2. kNN, Cars Data with Mileage and Year

## librairies
library(kknn)
source("docv.R")

## data
cd = read.csv("http://www.rob-mcculloch.org/data/susedcars.csv")
x = cbind(cd$mileage/1000,cd$year)
y = cd$price/1000

xs = scale(x) # scale to mean 0, sd 1
mv = attr(xs,'scaled:center') #means
sv = attr(xs,'scaled:scale')  #standard deviations
set.seed(99)
kv = 2:50 #k values to try
n = length(y)
cvtemp = docvknn(xs,y,kv,nfold=5)
## in docv: nset,n,nfold:  49 1000 5 
## on fold:  1 , range:  1 : 200 
## on fold:  2 , range:  201 : 400 
## on fold:  3 , range:  401 : 600 
## on fold:  4 , range:  601 : 800 
## on fold:  5 , range:  801 : 1000
cvtemp = sqrt(cvtemp/n) #docvknn returns sum of squares
plot(kv,cvtemp)

kmin = kv[which.min(cvtemp)]
cat("the min rmse is: ",min(cvtemp),", at k = ",kmin)
## the min rmse is:  5.507357 , at k =  28

Wow, the min rmse is quite a bit smaller when we add year!!

ddf = data.frame(y,xs)
scmileage = (75-mv[1])/sv[1]
scyear = ((1995:2010)-mv[2])/sv[2]
ddfp = data.frame(X1 = rep(scmileage,length(scyear)), X2= scyear)
kfp = kknn(y~.,ddf,ddfp,k=kmin,kernel = "rectangular")

cat("predicted price: ",kfp$fitted.values)
## predicted price:  7.516286 7.694571 8.622964 9.227071 10.21004 10.77743 10.93571 11.99236 13.20211 14.41561 16.33375 21.37068 27.56979 31.59643 34.66604 36.95043
plot(1995:2010,kfp$fitted.values)
abline(h=17.37,col='green',lty=3)
abline(v=2008,col='blue',lty=4)
title(main = paste0("prediction for 2008: ",round(kfp$fitted.values[14],2)))

Let’s check to make sure that looking at years 1995:2010 makes sense at 75 (thousand) miles.

plot(x)

3. Choice of Kernel

I’m going to just change the definition of the function doknn which is used by docvknn to use the default optimal weighting.

To do it this way, I had to understand my code (yuck).

A simple train test split with a loop over k would be the most straightforward way to do it.
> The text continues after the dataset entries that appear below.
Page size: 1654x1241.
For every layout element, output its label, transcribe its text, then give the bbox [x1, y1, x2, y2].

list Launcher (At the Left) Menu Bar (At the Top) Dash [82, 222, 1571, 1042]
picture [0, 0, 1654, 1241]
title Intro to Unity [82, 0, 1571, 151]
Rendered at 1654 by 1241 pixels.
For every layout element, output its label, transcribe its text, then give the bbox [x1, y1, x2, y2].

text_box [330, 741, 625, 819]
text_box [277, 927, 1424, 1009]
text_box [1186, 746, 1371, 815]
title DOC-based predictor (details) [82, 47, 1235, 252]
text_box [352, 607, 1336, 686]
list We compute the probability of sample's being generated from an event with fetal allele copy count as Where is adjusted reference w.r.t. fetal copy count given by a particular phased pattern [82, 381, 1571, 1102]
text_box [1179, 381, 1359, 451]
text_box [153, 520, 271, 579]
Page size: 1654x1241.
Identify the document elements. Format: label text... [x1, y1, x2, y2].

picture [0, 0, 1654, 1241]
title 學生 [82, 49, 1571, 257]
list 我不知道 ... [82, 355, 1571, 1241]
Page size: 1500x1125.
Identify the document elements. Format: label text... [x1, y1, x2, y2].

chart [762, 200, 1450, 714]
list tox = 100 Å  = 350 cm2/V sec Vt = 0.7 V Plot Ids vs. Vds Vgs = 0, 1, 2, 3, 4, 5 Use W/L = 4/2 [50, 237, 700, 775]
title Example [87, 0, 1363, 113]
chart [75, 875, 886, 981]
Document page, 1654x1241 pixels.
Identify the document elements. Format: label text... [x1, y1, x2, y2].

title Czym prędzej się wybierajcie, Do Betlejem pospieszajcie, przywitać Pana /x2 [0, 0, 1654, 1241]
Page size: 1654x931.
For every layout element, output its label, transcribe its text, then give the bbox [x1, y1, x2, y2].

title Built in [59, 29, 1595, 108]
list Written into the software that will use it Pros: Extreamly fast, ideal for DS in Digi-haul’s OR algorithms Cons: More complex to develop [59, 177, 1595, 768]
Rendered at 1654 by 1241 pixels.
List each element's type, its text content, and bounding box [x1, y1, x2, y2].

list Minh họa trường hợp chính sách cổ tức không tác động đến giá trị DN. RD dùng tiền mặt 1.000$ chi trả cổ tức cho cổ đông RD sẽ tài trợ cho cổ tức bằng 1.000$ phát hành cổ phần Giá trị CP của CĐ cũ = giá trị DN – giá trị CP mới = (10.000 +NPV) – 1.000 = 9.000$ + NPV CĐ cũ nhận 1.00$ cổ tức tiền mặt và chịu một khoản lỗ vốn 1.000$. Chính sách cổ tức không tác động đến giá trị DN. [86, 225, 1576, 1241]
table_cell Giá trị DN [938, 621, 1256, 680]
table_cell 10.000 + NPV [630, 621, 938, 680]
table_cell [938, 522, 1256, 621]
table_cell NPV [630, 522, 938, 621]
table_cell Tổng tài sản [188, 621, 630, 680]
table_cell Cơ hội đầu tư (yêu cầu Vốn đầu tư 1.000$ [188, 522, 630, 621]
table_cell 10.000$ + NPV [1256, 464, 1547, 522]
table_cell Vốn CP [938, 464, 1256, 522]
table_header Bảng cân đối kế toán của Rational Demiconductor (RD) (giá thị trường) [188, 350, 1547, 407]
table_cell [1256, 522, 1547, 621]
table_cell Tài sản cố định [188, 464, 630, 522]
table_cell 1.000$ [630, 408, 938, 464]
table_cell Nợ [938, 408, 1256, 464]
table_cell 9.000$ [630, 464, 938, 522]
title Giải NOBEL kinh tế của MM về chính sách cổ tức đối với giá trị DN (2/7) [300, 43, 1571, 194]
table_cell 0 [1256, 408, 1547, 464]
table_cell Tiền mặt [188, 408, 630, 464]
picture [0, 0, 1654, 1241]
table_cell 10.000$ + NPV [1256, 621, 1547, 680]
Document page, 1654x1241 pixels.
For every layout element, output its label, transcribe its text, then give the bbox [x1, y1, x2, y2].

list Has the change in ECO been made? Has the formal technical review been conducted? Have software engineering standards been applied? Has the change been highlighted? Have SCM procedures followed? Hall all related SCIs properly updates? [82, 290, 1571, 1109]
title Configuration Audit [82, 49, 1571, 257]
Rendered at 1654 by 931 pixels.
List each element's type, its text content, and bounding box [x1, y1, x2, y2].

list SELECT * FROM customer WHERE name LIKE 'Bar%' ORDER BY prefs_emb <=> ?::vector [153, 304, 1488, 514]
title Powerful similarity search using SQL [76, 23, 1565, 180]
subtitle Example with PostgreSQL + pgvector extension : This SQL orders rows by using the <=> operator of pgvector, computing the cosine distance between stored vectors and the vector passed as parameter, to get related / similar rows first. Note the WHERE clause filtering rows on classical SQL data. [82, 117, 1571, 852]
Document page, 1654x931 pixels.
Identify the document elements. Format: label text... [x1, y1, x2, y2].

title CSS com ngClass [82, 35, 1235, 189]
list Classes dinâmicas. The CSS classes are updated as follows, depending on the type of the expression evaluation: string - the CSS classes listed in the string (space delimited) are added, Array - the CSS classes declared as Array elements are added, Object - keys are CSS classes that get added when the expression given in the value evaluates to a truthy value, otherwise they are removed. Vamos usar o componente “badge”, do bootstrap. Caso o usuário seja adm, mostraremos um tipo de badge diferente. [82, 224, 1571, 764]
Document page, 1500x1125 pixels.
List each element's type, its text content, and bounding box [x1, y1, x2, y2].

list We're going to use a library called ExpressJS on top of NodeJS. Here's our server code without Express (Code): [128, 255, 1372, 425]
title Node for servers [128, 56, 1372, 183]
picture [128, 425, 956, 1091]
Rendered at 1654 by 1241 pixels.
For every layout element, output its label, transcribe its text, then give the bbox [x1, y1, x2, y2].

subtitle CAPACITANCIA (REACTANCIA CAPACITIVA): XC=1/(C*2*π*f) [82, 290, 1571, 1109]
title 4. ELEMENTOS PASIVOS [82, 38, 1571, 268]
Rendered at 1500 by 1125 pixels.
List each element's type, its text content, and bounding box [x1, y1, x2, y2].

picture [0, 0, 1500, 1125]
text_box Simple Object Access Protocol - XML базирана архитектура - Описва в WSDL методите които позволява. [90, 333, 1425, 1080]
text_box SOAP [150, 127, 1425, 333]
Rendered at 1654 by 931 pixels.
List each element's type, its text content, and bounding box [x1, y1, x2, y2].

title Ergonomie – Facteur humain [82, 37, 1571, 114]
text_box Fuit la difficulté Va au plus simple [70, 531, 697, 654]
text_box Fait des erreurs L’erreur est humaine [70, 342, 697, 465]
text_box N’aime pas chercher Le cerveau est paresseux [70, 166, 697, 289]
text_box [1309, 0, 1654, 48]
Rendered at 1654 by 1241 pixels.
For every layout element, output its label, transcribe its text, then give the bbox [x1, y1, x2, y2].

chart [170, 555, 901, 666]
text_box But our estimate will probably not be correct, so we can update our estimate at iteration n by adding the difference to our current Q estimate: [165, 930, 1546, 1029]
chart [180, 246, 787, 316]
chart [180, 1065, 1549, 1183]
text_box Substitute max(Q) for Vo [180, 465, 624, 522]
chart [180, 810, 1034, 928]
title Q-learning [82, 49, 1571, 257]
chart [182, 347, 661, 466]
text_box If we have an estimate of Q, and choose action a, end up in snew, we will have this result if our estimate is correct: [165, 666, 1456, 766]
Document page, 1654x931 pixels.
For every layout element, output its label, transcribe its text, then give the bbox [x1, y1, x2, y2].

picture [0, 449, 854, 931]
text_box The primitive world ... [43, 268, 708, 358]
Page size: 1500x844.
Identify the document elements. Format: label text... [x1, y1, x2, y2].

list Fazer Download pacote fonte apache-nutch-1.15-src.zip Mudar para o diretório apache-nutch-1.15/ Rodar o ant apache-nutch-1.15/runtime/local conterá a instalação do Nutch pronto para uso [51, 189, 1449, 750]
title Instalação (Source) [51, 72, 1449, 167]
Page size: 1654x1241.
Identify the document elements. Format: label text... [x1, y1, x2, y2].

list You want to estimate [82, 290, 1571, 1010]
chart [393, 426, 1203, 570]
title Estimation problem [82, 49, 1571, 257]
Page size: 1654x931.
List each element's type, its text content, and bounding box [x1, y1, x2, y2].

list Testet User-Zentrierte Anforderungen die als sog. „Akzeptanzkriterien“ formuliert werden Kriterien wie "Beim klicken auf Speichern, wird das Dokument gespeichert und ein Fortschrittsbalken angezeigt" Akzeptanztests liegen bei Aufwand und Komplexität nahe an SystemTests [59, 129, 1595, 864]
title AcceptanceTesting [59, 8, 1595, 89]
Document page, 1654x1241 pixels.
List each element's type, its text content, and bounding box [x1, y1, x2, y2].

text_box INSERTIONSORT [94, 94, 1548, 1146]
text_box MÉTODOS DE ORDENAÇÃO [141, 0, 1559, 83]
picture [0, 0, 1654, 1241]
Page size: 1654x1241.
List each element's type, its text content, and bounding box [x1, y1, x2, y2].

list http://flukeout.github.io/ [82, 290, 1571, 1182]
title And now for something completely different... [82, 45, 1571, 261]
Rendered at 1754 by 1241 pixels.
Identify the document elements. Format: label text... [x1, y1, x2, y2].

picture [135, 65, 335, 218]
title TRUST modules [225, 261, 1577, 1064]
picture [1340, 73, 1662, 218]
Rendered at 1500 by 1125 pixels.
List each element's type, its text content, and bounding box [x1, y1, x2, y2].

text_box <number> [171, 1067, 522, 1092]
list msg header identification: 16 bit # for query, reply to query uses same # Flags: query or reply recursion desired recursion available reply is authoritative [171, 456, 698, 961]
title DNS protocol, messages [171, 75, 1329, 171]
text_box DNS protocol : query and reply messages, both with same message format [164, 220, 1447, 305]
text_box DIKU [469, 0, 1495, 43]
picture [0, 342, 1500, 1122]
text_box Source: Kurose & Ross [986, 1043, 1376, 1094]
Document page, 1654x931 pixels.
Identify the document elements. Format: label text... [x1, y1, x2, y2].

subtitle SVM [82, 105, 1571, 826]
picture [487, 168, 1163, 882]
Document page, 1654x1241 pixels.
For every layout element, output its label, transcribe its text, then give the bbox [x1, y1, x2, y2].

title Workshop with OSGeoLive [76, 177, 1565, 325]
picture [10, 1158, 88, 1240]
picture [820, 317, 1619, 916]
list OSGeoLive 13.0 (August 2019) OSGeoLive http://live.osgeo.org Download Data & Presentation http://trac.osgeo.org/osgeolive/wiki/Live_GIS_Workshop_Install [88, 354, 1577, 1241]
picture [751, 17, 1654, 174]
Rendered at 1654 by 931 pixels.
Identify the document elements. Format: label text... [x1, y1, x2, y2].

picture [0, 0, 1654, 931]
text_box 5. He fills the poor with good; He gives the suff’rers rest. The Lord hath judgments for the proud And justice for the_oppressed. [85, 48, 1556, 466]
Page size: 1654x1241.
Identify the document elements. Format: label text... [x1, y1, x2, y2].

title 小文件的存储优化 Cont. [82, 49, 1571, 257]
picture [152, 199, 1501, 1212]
doknn = function(x,y,xp,k) {
   kdo=k[1]
   train = data.frame(x,y=y)
   test = data.frame(xp); names(test) = names(train)[1:(ncol(train)-1)]
   near  = kknn(y~.,train,test,k=kdo)
   return(near$fitted)
}

cvtempo = docvknn(xs,y,kv,nfold=5)
## in docv: nset,n,nfold:  49 1000 5 
## on fold:  1 , range:  1 : 200 
## on fold:  2 , range:  201 : 400 
## on fold:  3 , range:  401 : 600 
## on fold:  4 , range:  601 : 800 
## on fold:  5 , range:  801 : 1000
cvtempo = sqrt(cvtempo/n) #docvknn returns sum of squares

plot(range(kv),range(c(cvtemp,cvtempo)),xlab="k values",ylab="rmse",type="n")
lines(kv,cvtemp,col='red')
lines(kv,cvtempo,col='blue')

This is interesting in that it suggests you could use a much bigger k (simpler model!!) with the optimal weighting.